Pay Off Your Mortgage ASAP
Adam Goetz, partner at Burstin & Goetz and president of MassMutual’s Advisor’s Association, believes that putting everything you have toward paying off your mortgage ASAP is a bad money habit you need to break.
“For the longest time, this was the goal of every homeowner — the mortgage burning party!” said Goetz. “However, this isn’t 1982 and 17% mortgages are not the norm. When rates are as low as they currently are — sub 3% for 30 years for many — take advantage and free up cash flow. Even with the lack of deductibility for many via the increased standard (tax) deduction, locking in such advantageous rates to allow for investment in other places is a great opportunity. I hope to have a mortgage for life — as long as I can keep getting such terms!”
Don’t Talk About or Discuss Money
Brandon Steele CFP, ChFC and the founder and president of Mainsail Financial Group, believes that avoiding talking about money is a bad money habit that needs to be broken.
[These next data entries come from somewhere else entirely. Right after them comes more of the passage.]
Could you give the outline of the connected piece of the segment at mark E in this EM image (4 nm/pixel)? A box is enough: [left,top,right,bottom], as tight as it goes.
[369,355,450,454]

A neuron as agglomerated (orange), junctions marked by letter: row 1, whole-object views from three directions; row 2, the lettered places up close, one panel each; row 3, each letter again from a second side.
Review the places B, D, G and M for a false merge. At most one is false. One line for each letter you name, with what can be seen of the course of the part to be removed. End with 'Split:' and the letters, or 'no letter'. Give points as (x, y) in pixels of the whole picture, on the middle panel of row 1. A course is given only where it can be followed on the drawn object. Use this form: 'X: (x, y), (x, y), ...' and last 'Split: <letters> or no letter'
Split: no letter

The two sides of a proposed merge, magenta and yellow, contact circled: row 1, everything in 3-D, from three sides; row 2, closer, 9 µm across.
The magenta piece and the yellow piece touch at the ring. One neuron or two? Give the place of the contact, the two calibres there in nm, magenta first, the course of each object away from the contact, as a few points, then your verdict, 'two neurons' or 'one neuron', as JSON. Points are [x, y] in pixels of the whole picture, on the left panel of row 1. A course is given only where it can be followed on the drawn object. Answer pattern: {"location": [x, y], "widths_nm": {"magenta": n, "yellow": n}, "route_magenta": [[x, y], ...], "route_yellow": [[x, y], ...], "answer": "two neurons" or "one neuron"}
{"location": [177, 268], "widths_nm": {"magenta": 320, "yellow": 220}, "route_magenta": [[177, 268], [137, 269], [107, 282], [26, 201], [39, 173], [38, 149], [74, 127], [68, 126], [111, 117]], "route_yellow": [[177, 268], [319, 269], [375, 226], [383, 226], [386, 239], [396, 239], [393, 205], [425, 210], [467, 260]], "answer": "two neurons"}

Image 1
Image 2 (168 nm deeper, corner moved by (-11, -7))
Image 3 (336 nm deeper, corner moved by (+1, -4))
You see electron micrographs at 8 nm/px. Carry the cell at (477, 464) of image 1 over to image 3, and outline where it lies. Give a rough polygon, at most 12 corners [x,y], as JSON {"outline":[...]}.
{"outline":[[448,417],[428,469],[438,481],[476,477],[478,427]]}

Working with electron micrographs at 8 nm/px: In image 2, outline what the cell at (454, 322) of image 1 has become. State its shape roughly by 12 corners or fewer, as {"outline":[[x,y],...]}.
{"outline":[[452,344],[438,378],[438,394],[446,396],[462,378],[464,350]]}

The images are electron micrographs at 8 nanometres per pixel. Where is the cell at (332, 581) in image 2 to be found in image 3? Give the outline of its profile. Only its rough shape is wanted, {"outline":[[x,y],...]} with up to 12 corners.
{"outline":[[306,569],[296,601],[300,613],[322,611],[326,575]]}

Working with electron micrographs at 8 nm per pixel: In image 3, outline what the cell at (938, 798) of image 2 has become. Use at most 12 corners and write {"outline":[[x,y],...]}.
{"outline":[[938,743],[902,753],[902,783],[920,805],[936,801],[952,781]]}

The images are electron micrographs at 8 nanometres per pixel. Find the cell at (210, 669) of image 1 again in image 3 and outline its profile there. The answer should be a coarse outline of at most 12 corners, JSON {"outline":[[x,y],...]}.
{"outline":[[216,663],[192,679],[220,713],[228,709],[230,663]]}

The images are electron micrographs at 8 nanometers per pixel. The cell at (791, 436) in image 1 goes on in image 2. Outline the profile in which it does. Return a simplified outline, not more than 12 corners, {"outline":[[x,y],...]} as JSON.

“I grew up in a family where finances were never discussed,” said Steele. “In America, many of us have been raised not to discuss the topic of money. This is a huge issue. After all, how are we supposed to learn and earn financial literacy if we are never exposed to the topics? You should discuss money, and you should discuss money often. By consistently discussing finances, you will be introduced to topics you may have never been exposed to. Additionally, you may develop a more thoughtful relationship with money and what it can do for you in what matters to you. Finally, you will cement what you already know by having the chance to explain it to others.”